Happened when I was 14.
I was a freshman in high school, and was the music reviewer for the school paper. I was getting to a point where I wanted to try and 'break' a band or album to my school peers. Change the music scene, you know?
Of course, I was 14 and didn't listen to much music outside 'good' MTV rock bands (Green Day, RHCP, the like).
At this time, I had never heard of Radiohead, but when I was looking in the CD store and saw the cover to Kid A, I was just drawn to it. I thought I had maybe heard of the band before, and thought I heard something about the album being good, but not a damn thing else.
That night, I put it on my dad's hi-fi when no one was home and put it just loud enough where I could get completely lost in it.
It was mesmerizing, enchanting, amazing...
I didn't know enough about music, I guess, to be put off by it. I was listening to it with completely open ears. When I heard Thom Yorke's voice on the title track, all digitized and muted, it was one of the most exciting things I had heard. The opening keyboard synth drones of "Everything In It's Right Place" were infectiously planted in my head from the first time I heard them.
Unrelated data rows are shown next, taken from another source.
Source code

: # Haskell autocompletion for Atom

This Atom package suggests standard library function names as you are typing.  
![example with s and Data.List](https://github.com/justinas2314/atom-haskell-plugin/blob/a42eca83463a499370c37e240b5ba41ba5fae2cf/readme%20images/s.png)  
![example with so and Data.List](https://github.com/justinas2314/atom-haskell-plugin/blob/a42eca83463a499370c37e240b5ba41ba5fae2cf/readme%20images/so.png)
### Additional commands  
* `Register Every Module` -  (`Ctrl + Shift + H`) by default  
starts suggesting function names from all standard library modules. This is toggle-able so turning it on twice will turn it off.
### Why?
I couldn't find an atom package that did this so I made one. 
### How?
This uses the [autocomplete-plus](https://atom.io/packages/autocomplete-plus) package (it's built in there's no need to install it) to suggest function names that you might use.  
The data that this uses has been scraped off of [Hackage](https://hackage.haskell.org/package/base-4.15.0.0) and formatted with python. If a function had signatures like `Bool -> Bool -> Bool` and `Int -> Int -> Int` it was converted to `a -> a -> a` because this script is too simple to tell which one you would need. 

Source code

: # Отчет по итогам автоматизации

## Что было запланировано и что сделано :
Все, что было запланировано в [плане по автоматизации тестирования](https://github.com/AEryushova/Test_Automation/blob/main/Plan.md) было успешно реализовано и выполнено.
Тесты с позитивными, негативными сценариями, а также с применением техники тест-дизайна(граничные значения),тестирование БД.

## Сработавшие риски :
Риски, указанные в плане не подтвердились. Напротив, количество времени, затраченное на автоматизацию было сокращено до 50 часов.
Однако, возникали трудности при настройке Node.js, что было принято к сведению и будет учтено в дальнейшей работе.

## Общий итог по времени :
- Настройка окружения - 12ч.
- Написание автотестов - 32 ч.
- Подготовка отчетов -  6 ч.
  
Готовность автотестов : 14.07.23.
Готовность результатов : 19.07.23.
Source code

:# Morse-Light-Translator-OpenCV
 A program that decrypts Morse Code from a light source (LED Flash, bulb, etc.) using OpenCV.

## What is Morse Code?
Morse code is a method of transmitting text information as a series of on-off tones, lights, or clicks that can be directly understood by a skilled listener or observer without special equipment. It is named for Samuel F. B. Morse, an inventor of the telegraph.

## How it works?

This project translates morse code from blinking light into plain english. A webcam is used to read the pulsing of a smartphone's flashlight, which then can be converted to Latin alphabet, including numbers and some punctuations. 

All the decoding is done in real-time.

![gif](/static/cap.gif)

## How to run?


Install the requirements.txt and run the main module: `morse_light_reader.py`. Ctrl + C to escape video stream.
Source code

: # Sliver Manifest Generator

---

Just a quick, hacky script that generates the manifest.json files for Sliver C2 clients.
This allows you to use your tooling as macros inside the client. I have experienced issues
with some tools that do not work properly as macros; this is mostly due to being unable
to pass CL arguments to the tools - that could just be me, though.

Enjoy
I tried to get my friends into them, and they'd make fun of me. When they were juniors and seniors in high school, I'd hear them talking to people about how badass of a record Kid A was and laugh at them and point out when I first made them listen, they mocked me profusely for liking it. They'd look down at their feet all sheepishly and I'd laugh.
After listening to Kid A, I looked up reviews on the album to help write mine. I came across a pitchfork Top 20 albums of 2000 list which included Sigur Ros' Agaetis Byrjun and Modest Mouse's The Moon And Antarctica. After downloading and loving those two albums, in addition to Kid A, I was gone down the indie pathway for good.